SOURCE MATERIAL:
____

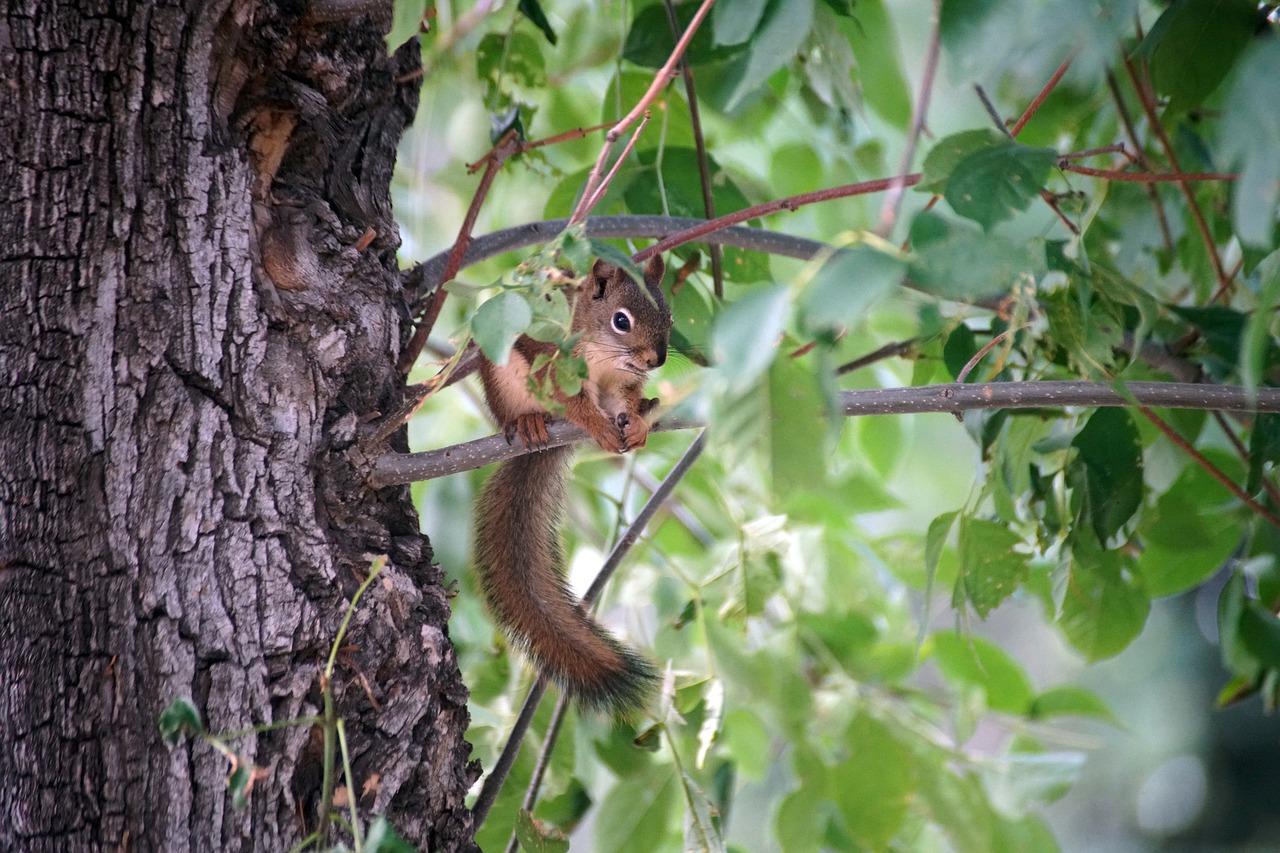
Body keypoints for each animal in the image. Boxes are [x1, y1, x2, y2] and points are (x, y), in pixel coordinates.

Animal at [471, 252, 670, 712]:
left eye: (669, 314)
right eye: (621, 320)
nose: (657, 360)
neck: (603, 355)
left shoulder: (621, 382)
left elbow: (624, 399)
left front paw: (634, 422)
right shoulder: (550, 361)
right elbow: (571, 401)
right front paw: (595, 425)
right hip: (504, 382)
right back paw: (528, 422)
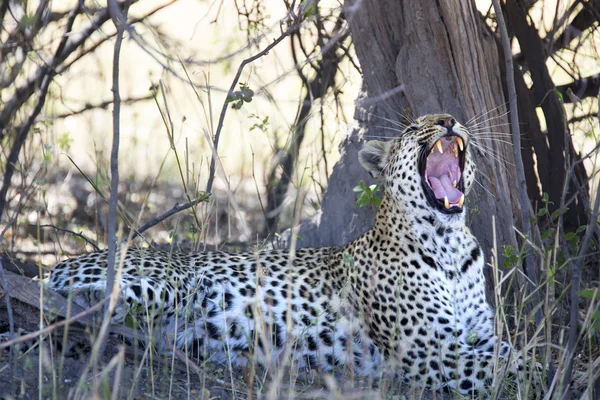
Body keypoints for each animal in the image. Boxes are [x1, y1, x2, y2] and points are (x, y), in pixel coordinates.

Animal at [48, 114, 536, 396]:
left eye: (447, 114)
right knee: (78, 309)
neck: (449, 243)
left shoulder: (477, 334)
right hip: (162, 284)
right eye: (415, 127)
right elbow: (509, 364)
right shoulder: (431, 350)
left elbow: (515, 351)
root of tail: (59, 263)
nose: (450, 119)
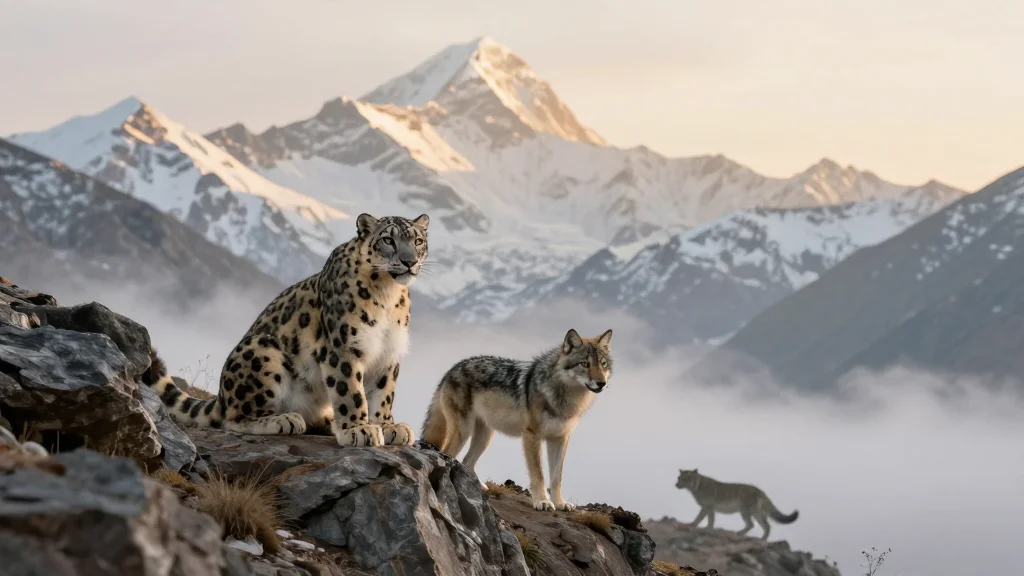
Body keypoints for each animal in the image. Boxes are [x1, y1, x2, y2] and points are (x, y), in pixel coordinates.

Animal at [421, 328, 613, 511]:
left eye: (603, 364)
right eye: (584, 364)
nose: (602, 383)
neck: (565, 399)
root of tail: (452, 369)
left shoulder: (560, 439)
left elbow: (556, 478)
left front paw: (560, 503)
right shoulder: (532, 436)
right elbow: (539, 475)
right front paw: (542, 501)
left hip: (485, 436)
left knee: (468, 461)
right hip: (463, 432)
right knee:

____

Copy nothing but the lines above from the one with "right shoulder: (431, 350)" to the one with "left elbow: (556, 478)", inclusive, word for word. Leave every picture out.

right shoulder: (431, 350)
left elbow: (515, 351)
root of tail: (59, 263)
nose: (450, 119)
Body keypoints for each animal in the image. Boxes are [x1, y1, x2, y2] and points are (x, y), in pixel coordinates.

Animal at [421, 328, 613, 511]:
left eye: (603, 364)
right eye: (584, 364)
nose: (602, 383)
neck: (565, 399)
root of tail: (452, 369)
left shoulder: (560, 439)
left elbow: (556, 478)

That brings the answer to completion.